As much as I love the bass and dynamic punch of these speakers, especially for their size, they do have a bit of an identity crisis. At $2,500 a pair, with the added expense of the pair of $250 stands, I have to wonder who these speakers are really for. Performance- and aesthetics-wise, they seem aimed more at the recent graduate squatting in their parents’ house. And needless to say, we can’t afford them. And I honestly can’t see a distinguished audiophile, for whom a $2,700 speaker-and-stand purchase almost borders on impulse-buy territory, loving their less-than- refined sound. Yes, the L82s are fantastically retro and can easily serve double-duty as an accent-piece in one’s living room, but the sound that is delivered is not quite consistent enough, nor is it really a good match for the sort of music that most audiophiles consume.
The L82 Classics seem to not be able to decide what they are. The passive design means you’ll need additional equipment, at the very least a receiver or integrated amp, but the aesthetic begs to be displayed front and center, without the clutter of additional gear. Probably not for the discriminating audiophile, and maybe not for the homeowner looking for a retro look without the wires. It should be said, though, that I still love and fervently covet them. I just wish I could afford them.
Speaking of price point, the Focal Aria 906 ($1,990/pair) and Definitive Technology’s Demand Series D11 ($990/pair) offer similar sound capabilities and dimensions at a much lower price point, meaning that those on a budget can put some extra money towards a high-end receiver or integrated amp and subwoofer.
The Focal Aria 906 might be the best competition when it comes to appearance, but for sound, the Demand D11 is probably a better match for the bass extension of the L82 Classics, with both reporting a basement of 44Hz.
Easy to unpackage and extremely easy to set up, the L82 Classics are perfectly user-friendly, but as I mentioned earlier, it’s still unclear exactly who the target market is, aside from those who buy due to pure nostalgia. They don’t take up too much space, and are pretty enough that you can have them in any room and they actually add to the décor rather than become an eyesore.

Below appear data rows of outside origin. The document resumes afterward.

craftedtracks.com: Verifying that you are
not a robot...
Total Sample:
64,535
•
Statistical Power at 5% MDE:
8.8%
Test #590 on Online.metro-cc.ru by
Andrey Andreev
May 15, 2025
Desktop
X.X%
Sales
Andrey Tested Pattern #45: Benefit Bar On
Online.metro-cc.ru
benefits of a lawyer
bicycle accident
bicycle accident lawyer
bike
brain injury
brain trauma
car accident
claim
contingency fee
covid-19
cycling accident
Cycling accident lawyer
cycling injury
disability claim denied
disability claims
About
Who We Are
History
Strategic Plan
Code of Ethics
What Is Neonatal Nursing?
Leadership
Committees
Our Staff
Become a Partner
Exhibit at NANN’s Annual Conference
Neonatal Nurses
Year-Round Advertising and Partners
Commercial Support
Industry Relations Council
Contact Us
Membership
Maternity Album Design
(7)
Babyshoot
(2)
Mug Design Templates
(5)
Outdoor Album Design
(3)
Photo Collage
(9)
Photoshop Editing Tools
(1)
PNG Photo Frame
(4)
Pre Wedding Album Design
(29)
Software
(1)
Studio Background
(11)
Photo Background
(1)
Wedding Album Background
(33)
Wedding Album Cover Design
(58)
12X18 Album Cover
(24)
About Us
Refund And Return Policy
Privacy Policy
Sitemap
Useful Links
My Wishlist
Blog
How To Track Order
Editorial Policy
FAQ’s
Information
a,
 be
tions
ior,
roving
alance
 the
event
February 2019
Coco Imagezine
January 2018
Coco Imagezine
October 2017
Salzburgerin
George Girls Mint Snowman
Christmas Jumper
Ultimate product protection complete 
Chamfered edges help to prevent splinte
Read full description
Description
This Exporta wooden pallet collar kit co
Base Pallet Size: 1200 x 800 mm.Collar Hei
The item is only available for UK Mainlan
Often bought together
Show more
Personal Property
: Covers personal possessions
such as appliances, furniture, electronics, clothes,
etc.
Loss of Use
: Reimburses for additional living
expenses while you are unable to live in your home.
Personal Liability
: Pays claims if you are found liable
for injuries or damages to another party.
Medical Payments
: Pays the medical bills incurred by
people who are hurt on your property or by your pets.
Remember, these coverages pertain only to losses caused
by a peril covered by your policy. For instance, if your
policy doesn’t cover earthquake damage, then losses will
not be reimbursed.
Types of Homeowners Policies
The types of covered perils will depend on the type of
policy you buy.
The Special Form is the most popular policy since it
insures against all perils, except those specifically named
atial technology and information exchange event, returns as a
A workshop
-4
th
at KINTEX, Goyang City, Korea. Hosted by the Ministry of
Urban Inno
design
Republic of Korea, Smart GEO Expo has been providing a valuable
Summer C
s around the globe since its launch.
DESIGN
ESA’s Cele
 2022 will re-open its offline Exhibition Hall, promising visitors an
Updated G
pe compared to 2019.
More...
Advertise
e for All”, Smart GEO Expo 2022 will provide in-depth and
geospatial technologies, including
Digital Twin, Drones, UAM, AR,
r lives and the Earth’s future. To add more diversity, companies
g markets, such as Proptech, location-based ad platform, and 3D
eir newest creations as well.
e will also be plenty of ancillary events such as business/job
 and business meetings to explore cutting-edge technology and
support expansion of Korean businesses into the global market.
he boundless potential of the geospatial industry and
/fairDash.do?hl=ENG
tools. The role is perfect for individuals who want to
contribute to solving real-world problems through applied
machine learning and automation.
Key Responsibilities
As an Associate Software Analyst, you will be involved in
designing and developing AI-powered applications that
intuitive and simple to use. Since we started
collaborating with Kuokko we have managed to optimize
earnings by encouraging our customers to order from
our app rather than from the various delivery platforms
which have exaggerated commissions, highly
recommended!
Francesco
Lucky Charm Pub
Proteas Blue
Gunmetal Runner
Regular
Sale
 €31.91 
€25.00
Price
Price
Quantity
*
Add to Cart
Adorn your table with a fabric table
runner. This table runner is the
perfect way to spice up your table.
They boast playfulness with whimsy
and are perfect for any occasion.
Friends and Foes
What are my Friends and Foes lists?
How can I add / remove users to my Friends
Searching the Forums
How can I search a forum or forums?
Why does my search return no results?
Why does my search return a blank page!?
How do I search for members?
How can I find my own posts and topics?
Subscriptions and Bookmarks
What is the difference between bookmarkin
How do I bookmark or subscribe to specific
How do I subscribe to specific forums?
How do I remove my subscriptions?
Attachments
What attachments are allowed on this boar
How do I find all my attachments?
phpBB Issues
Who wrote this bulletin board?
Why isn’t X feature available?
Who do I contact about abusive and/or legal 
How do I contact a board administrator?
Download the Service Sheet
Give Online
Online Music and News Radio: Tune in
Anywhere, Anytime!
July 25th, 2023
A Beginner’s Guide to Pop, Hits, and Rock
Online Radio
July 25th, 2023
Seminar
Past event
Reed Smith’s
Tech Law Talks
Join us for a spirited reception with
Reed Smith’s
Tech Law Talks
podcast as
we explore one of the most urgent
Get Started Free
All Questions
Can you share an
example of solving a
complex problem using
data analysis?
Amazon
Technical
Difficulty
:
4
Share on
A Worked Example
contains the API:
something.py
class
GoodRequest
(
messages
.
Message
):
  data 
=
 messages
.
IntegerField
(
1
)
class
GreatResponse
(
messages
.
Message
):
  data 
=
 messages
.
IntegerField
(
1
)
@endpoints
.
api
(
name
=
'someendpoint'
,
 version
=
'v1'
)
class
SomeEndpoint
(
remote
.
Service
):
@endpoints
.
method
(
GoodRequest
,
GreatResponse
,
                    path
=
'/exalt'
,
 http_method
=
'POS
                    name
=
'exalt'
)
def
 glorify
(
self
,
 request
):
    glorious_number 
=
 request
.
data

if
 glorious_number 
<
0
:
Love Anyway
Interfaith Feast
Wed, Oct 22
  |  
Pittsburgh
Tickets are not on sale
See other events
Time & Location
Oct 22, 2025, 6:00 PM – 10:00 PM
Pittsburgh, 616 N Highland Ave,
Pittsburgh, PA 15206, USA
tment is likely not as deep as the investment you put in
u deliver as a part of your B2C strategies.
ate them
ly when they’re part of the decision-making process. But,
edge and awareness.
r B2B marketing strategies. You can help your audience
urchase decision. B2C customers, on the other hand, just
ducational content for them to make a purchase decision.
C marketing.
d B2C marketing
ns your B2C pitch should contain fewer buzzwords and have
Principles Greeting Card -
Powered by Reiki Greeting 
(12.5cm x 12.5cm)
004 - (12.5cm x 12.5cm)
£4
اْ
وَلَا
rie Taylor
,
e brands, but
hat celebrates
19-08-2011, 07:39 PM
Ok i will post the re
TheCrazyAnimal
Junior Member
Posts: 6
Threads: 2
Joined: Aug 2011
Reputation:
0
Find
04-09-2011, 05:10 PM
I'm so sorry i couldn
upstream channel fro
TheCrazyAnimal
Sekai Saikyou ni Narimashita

The L82 Classics exhibit such rich, detailed sound, and even though they may falter in the higher frequencies, the music is never altered or distorted to the point that it becomes unlistenable or leaves you running for the volume knob. In fact, these speakers seem to be made for louder, more brash music, although they handle even whisper-like vocals and gentle strings with the same clarity. They may not be the first pick for the more critical audiophile or those who have a well-trained ear, but they are still worth a serious audition.